WHAT TO WORK ON - All that should be output is the block of lines below from the line with "35: (541, 498, 1.98)" to the line with "48: (528, 279, 1.82)", both included, exactly as written.

RECORDS FOR PROCESSING -
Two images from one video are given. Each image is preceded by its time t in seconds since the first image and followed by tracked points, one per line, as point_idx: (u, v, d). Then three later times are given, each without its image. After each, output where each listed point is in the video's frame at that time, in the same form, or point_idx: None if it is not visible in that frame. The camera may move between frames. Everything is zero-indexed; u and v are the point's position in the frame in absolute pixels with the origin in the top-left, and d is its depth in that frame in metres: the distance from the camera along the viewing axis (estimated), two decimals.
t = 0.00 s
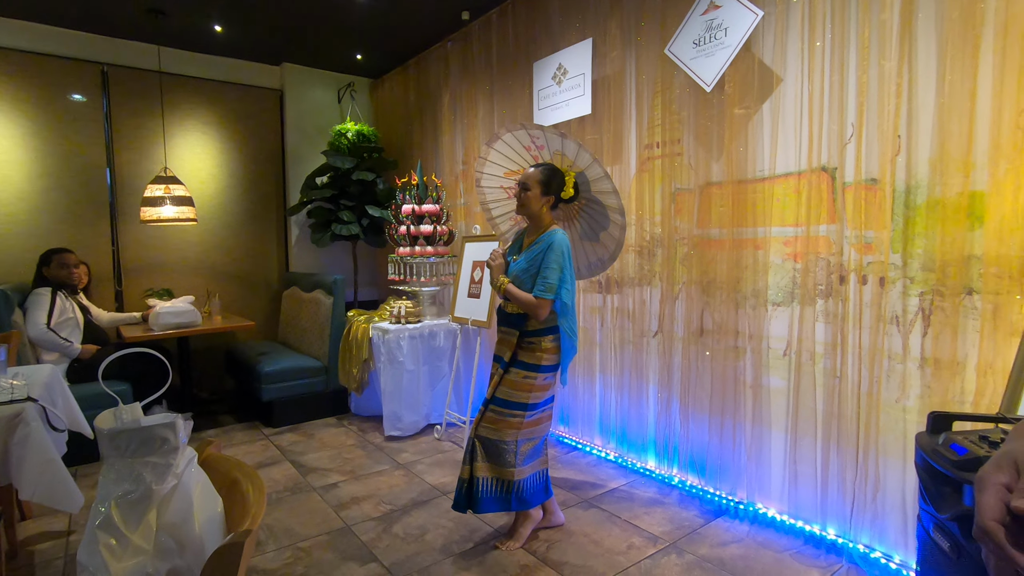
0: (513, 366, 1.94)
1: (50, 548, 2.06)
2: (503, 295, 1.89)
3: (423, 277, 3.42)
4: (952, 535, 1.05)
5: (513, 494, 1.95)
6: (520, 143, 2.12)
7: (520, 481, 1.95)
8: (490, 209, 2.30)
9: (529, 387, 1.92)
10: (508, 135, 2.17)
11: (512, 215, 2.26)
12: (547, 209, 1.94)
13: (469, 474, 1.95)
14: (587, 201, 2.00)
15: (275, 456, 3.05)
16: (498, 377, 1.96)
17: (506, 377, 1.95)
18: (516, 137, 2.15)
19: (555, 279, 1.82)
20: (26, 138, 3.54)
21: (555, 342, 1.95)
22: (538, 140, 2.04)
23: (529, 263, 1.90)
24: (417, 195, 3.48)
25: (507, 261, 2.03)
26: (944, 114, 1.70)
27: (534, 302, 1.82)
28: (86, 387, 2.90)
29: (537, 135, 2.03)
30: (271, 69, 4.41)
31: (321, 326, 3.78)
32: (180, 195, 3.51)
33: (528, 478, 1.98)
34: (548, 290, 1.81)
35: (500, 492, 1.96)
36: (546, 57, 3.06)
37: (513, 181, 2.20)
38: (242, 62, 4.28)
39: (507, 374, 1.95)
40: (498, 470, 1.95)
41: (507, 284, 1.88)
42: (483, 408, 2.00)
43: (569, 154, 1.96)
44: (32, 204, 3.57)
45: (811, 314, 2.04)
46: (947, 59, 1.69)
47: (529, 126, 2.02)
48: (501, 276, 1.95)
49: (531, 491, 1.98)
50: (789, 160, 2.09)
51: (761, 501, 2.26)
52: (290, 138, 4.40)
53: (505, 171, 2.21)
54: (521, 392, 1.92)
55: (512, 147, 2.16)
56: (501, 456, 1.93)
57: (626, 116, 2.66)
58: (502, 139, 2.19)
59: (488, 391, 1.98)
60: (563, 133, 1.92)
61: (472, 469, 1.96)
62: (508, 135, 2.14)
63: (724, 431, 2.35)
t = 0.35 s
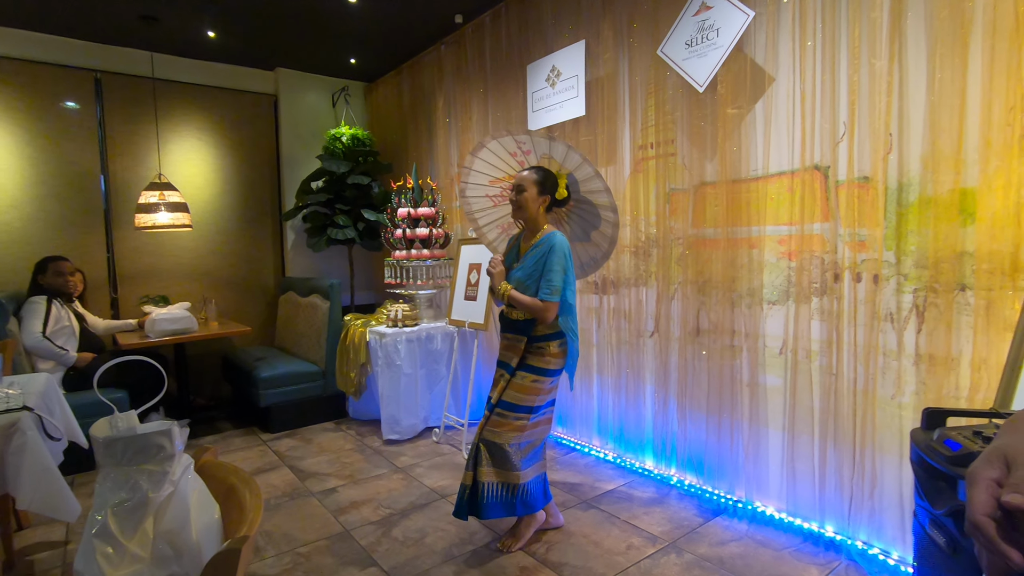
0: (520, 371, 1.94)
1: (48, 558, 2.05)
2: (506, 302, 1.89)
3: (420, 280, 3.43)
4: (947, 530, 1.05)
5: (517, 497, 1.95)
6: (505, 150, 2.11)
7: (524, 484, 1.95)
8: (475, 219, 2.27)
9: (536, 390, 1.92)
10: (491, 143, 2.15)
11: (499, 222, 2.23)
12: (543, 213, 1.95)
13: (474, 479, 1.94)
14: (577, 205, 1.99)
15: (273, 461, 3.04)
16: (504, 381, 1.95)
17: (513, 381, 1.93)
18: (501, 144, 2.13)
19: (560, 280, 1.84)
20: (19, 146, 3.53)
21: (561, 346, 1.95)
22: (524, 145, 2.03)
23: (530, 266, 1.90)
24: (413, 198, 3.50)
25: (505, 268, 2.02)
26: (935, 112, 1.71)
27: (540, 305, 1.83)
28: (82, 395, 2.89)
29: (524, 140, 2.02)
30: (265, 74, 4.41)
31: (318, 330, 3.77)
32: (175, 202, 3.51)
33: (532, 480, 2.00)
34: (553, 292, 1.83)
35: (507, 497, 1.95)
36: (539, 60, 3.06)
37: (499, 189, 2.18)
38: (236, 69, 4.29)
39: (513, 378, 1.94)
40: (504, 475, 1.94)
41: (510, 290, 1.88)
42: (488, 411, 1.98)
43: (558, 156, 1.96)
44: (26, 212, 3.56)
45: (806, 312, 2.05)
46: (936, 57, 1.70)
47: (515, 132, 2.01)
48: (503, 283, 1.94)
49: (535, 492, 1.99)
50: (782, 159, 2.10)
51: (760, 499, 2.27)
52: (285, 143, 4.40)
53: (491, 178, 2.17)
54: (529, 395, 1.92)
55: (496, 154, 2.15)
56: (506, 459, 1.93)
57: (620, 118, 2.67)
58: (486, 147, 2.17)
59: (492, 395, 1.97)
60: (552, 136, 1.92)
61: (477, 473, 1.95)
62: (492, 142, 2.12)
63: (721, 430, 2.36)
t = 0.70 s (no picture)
0: (536, 380, 1.92)
1: (44, 560, 2.04)
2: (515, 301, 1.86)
3: (417, 280, 3.45)
4: (943, 524, 1.06)
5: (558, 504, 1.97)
6: (497, 154, 2.05)
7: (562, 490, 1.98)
8: (459, 227, 2.16)
9: (555, 398, 1.93)
10: (481, 146, 2.08)
11: (484, 230, 2.16)
12: (542, 210, 1.95)
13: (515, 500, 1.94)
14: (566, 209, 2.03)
15: (271, 462, 3.04)
16: (527, 394, 1.92)
17: (532, 392, 1.92)
18: (491, 148, 2.07)
19: (570, 273, 1.84)
20: (13, 147, 3.51)
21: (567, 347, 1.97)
22: (520, 148, 2.00)
23: (536, 264, 1.90)
24: (409, 198, 3.49)
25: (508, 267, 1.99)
26: (929, 110, 1.72)
27: (552, 300, 1.81)
28: (79, 397, 2.88)
29: (520, 143, 1.99)
30: (260, 74, 4.40)
31: (315, 331, 3.77)
32: (171, 203, 3.50)
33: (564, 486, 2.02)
34: (564, 285, 1.82)
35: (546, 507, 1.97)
36: (535, 59, 3.07)
37: (487, 195, 2.12)
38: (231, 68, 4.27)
39: (535, 391, 1.92)
40: (540, 487, 1.95)
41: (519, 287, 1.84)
42: (512, 429, 1.96)
43: (554, 158, 1.96)
44: (21, 213, 3.54)
45: (803, 309, 2.06)
46: (930, 55, 1.71)
47: (513, 133, 1.98)
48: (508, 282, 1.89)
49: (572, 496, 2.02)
50: (778, 157, 2.11)
51: (757, 496, 2.28)
52: (281, 143, 4.39)
53: (480, 183, 2.10)
54: (546, 404, 1.92)
55: (487, 158, 2.07)
56: (542, 471, 1.94)
57: (616, 117, 2.68)
58: (475, 151, 2.08)
59: (517, 409, 1.94)
60: (551, 136, 1.92)
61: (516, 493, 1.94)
62: (484, 145, 2.05)
63: (719, 427, 2.37)
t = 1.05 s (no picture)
0: (552, 393, 1.91)
1: (48, 562, 2.04)
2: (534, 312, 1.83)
3: (418, 280, 3.45)
4: (948, 519, 1.06)
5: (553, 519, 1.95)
6: (494, 169, 2.01)
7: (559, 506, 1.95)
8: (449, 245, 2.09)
9: (567, 410, 1.93)
10: (476, 161, 2.04)
11: (474, 247, 2.11)
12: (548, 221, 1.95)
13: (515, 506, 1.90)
14: (564, 221, 2.03)
15: (273, 462, 3.04)
16: (541, 405, 1.90)
17: (547, 406, 1.91)
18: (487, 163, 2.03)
19: (588, 282, 1.85)
20: (13, 149, 3.51)
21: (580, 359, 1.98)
22: (519, 162, 1.98)
23: (552, 274, 1.88)
24: (410, 197, 3.49)
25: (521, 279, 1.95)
26: (930, 104, 1.71)
27: (573, 309, 1.81)
28: (82, 398, 2.88)
29: (521, 156, 1.97)
30: (259, 75, 4.40)
31: (316, 331, 3.77)
32: (171, 204, 3.49)
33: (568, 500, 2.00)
34: (584, 294, 1.83)
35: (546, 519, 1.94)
36: (535, 57, 3.06)
37: (480, 211, 2.08)
38: (230, 69, 4.27)
39: (548, 403, 1.91)
40: (542, 499, 1.92)
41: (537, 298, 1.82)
42: (518, 438, 1.92)
43: (555, 172, 1.95)
44: (21, 215, 3.54)
45: (805, 306, 2.05)
46: (932, 49, 1.70)
47: (513, 147, 1.96)
48: (524, 294, 1.85)
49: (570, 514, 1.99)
50: (778, 153, 2.10)
51: (760, 493, 2.27)
52: (281, 144, 4.39)
53: (474, 199, 2.06)
54: (560, 418, 1.92)
55: (482, 173, 2.03)
56: (543, 483, 1.92)
57: (616, 114, 2.67)
58: (471, 165, 2.04)
59: (529, 420, 1.91)
60: (554, 150, 1.91)
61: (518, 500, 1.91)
62: (481, 160, 2.01)
63: (721, 425, 2.36)
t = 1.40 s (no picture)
0: (557, 381, 1.92)
1: (44, 568, 2.02)
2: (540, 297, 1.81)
3: (417, 283, 3.45)
4: (948, 523, 1.05)
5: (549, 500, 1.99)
6: (492, 158, 2.01)
7: (555, 488, 1.98)
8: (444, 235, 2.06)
9: (572, 398, 1.95)
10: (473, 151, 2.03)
11: (470, 238, 2.09)
12: (547, 207, 1.95)
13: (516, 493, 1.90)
14: (563, 210, 2.04)
15: (271, 467, 3.02)
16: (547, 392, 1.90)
17: (553, 394, 1.92)
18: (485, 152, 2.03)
19: (592, 266, 1.85)
20: (11, 154, 3.50)
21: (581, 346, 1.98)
22: (518, 151, 1.99)
23: (554, 259, 1.88)
24: (409, 202, 3.48)
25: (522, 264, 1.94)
26: (928, 106, 1.71)
27: (579, 293, 1.80)
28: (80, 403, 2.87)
29: (519, 145, 1.98)
30: (258, 79, 4.40)
31: (315, 335, 3.76)
32: (170, 208, 3.49)
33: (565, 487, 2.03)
34: (588, 278, 1.83)
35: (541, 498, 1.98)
36: (533, 61, 3.07)
37: (476, 201, 2.07)
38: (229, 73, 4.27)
39: (553, 391, 1.92)
40: (538, 478, 1.97)
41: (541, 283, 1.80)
42: (523, 425, 1.90)
43: (553, 159, 1.96)
44: (19, 219, 3.53)
45: (804, 309, 2.05)
46: (929, 53, 1.71)
47: (512, 135, 1.96)
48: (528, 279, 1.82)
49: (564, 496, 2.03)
50: (777, 156, 2.10)
51: (760, 497, 2.27)
52: (279, 147, 4.39)
53: (471, 189, 2.04)
54: (563, 404, 1.93)
55: (480, 162, 2.02)
56: (541, 465, 1.96)
57: (615, 118, 2.68)
58: (469, 154, 2.03)
59: (536, 407, 1.89)
60: (553, 137, 1.92)
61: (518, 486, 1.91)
62: (479, 148, 2.01)
63: (721, 428, 2.35)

ANSWER -
35: (541, 498, 1.98)
36: (533, 61, 3.07)
37: (476, 201, 2.07)
38: (229, 73, 4.27)
39: (553, 391, 1.92)
40: (538, 478, 1.97)
41: (541, 283, 1.80)
42: (523, 425, 1.90)
43: (553, 159, 1.96)
44: (19, 219, 3.53)
45: (804, 309, 2.05)
46: (929, 53, 1.71)
47: (512, 135, 1.96)
48: (528, 279, 1.82)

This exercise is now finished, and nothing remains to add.